▶ [TASK DATA]:
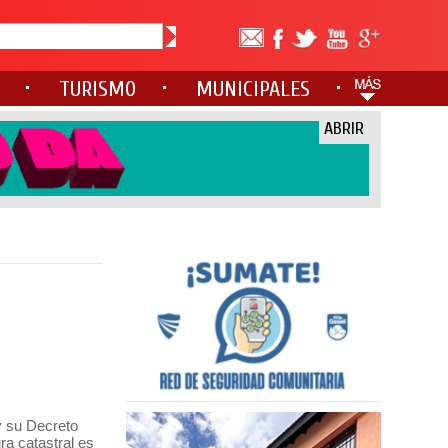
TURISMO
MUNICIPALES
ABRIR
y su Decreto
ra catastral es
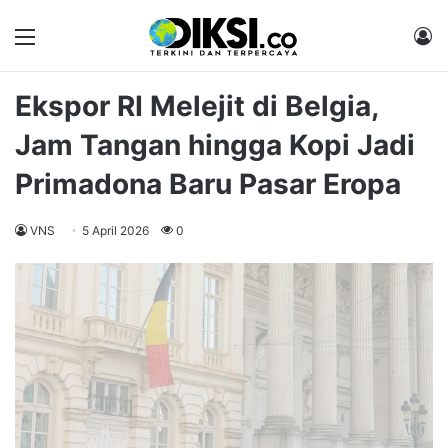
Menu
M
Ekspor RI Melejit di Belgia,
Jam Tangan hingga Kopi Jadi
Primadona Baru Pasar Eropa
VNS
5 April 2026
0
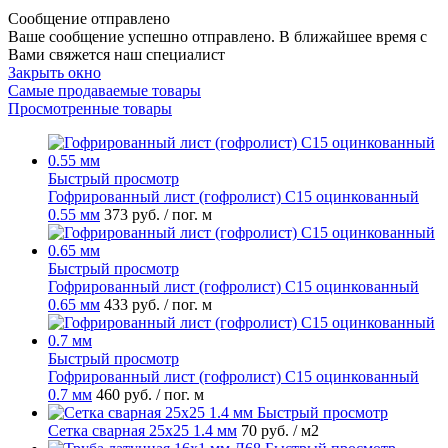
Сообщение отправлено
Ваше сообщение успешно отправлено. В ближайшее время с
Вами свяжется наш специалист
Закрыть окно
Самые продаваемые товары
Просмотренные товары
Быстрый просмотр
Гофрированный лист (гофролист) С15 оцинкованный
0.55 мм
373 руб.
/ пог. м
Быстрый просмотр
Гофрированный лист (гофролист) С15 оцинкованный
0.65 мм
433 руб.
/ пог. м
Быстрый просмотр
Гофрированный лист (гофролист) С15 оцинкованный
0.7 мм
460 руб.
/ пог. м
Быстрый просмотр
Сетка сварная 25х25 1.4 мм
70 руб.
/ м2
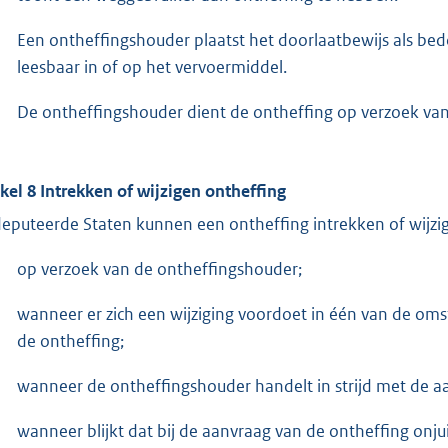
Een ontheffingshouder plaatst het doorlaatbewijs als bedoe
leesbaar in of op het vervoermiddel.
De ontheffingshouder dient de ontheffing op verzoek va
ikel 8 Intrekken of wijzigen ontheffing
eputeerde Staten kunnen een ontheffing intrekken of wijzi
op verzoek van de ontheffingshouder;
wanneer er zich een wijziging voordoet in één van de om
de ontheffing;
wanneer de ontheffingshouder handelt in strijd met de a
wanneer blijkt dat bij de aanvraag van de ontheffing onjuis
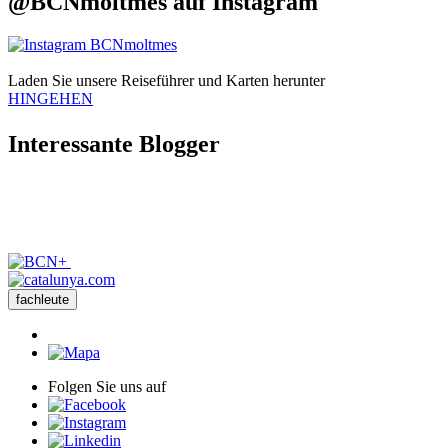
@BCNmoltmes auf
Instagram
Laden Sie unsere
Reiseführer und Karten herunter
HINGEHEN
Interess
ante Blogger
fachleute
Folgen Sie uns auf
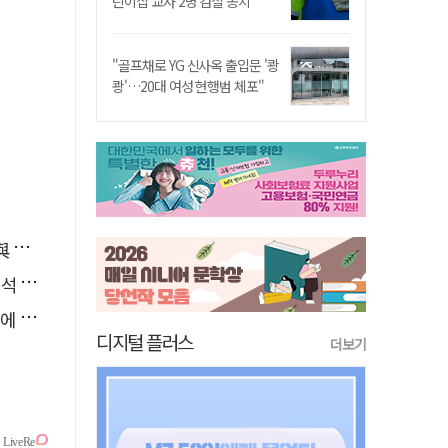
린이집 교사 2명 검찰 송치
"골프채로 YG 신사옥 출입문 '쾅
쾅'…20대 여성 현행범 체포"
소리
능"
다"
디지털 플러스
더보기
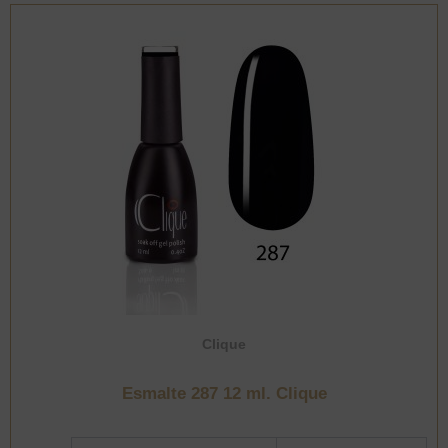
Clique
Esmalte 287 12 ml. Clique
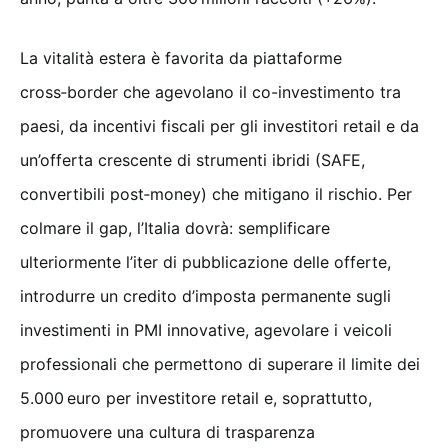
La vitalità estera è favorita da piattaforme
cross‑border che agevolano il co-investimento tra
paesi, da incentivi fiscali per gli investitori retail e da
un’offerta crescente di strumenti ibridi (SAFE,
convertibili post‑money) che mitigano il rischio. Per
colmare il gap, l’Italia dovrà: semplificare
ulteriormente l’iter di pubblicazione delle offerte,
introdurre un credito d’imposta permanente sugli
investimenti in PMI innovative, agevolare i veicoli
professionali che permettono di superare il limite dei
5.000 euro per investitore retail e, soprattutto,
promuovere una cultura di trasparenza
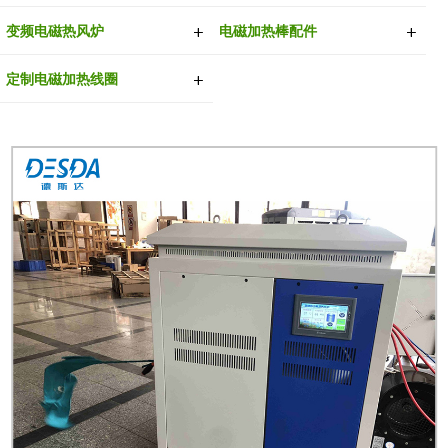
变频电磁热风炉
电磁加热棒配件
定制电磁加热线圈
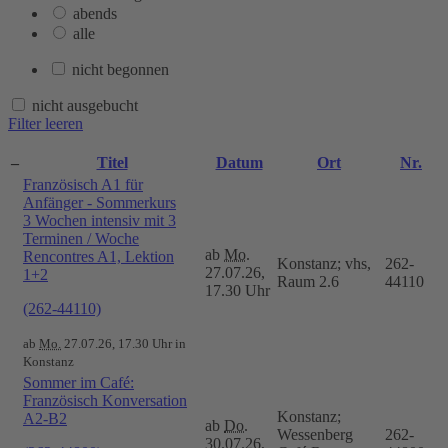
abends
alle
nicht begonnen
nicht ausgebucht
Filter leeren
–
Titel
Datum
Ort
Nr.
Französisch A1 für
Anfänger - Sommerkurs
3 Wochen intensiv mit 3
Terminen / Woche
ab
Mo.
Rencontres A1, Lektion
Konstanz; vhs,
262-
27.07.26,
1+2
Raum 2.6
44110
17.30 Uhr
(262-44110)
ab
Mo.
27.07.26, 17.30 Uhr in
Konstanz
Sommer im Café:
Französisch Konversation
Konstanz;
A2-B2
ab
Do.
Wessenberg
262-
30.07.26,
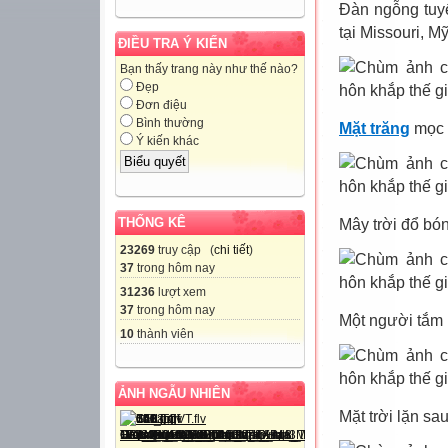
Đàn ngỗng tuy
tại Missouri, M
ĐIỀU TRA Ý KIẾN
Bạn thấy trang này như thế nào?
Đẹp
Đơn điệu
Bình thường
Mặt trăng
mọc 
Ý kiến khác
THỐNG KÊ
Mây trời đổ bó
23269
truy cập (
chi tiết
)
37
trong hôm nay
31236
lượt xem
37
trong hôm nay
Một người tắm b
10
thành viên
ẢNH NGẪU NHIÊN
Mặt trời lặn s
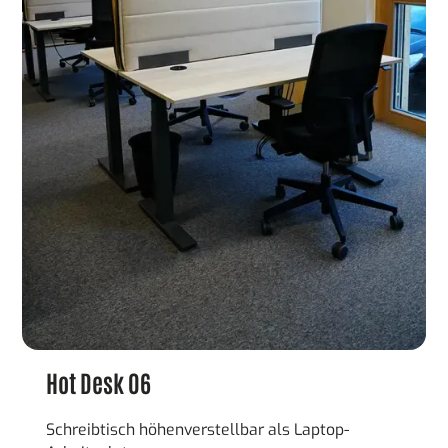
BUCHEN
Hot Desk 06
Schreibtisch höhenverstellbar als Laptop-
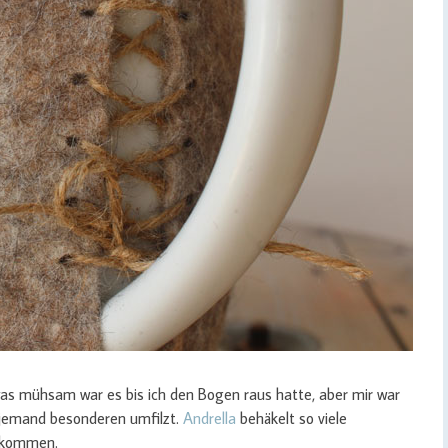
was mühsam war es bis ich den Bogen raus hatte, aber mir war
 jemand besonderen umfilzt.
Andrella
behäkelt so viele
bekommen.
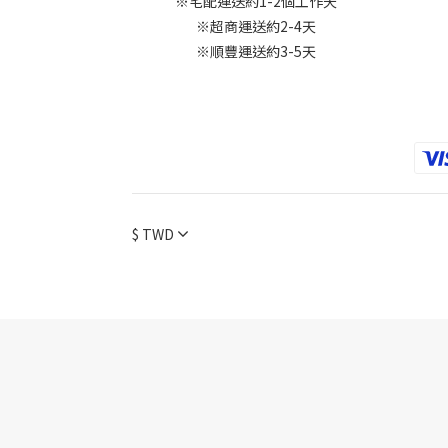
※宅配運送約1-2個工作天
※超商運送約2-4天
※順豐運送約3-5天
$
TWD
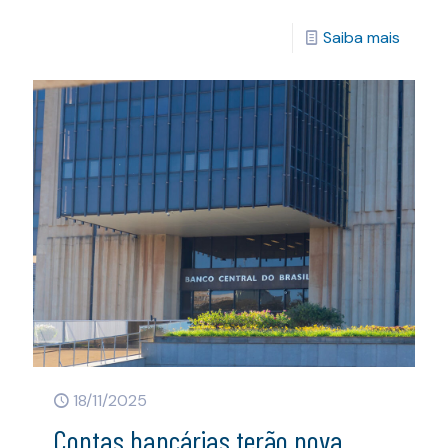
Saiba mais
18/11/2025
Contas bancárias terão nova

▶ [EXERCISE DESCRIPTION]: Print every line above exactly as given, but not the pictures.

▶ [PROBLEM SOLUTION]:
TURISMO
MUNICIPALES
ABRIR
y su Decreto
ra catastral es
Menu
M
Ekspor RI Melejit di Belgia,
Jam Tangan hingga Kopi Jadi
Primadona Baru Pasar Eropa
VNS
5 April 2026
0
Сообщение отправлено
Ваше сообщение успешно отправлено. В ближайшее время с
Вами свяжется наш специалист
Закрыть окно
Самые продаваемые товары
Просмотренные товары
Быстрый просмотр
Гофрированный лист (гофролист) С15 оцинкованный
0.55 мм
373 руб.
/ пог. м
Быстрый просмотр
Гофрированный лист (гофролист) С15 оцинкованный
0.65 мм
433 руб.
/ пог. м
Быстрый просмотр
Гофрированный лист (гофролист) С15 оцинкованный
0.7 мм
460 руб.
/ пог. м
Быстрый просмотр
Сетка сварная 25х25 1.4 мм
70 руб.
/ м2
Een ontheffingshouder plaatst het doorlaatbewijs als bedoe
leesbaar in of op het vervoermiddel.
De ontheffingshouder dient de ontheffing op verzoek va
ikel 8 Intrekken of wijzigen ontheffing
eputeerde Staten kunnen een ontheffing intrekken of wijzi
op verzoek van de ontheffingshouder;
wanneer er zich een wijziging voordoet in één van de om
de ontheffing;
wanneer de ontheffingshouder handelt in strijd met de a
wanneer blijkt dat bij de aanvraag van de ontheffing onjuis
@BCNmoltmes auf
Instagram
Laden Sie unsere
Reiseführer und Karten herunter
HINGEHEN
Interess
ante Blogger
fachleute
Folgen Sie uns auf
린이집 교사 2명 검찰 송치
"골프채로 YG 신사옥 출입문 '쾅
쾅'…20대 여성 현행범 체포"
소리
능"
다"
디지털 플러스
더보기
Clique
Esmalte 287 12 ml. Clique
La vitalità estera è favorita da piattaforme
cross‑border che agevolano il co-investimento tra
paesi, da incentivi fiscali per gli investitori retail e da
un’offerta crescente di strumenti ibridi (SAFE,
convertibili post‑money) che mitigano il rischio. Per
colmare il gap, l’Italia dovrà: semplificare
ulteriormente l’iter di pubblicazione delle offerte,
introdurre un credito d’imposta permanente sugli
investimenti in PMI innovative, agevolare i veicoli
professionali che permettono di superare il limite dei
5.000 euro per investitore retail e, soprattutto,
promuovere una cultura di trasparenza
变频电磁热风炉
电磁加热棒配件
定制电磁加热线圈
abends
alle
nicht begonnen
nicht ausgebucht
Filter leeren
–
Titel
Datum
Ort
Nr.
Französisch A1 für
Anfänger - Sommerkurs
3 Wochen intensiv mit 3
Terminen / Woche
ab
Mo.
Rencontres A1, Lektion
Konstanz; vhs,
262-
27.07.26,
1+2
Raum 2.6
44110
17.30 Uhr
(262-44110)
ab
Mo.
27.07.26, 17.30 Uhr in
Konstanz
Sommer im Café:
Französisch Konversation
Konstanz;
A2-B2
ab
Do.
Wessenberg
262-
30.07.26,
Đàn ngỗng tuy
tại Missouri, M
ĐIỀU TRA Ý KIẾN
Bạn thấy trang này như thế nào?
Đẹp
Đơn điệu
Bình thường
Mặt trăng
mọc 
Ý kiến khác
THỐNG KÊ
Mây trời đổ bó
23269
truy cập (
chi tiết
)
37
trong hôm nay
31236
lượt xem
37
trong hôm nay
Một người tắm b
10
thành viên
ẢNH NGẪU NHIÊN
Mặt trời lặn s
BUCHEN
Hot Desk 06
Schreibtisch höhenverstellbar als Laptop-
was mühsam war es bis ich den Bogen raus hatte, aber mir war
 jemand besonderen umfilzt.
Andrella
behäkelt so viele
bekommen.
※宅配運送約1-2個工作天
※超商運送約2-4天
※順豐運送約3-5天
$
TWD
Saiba mais
18/11/2025
Contas bancárias terão nova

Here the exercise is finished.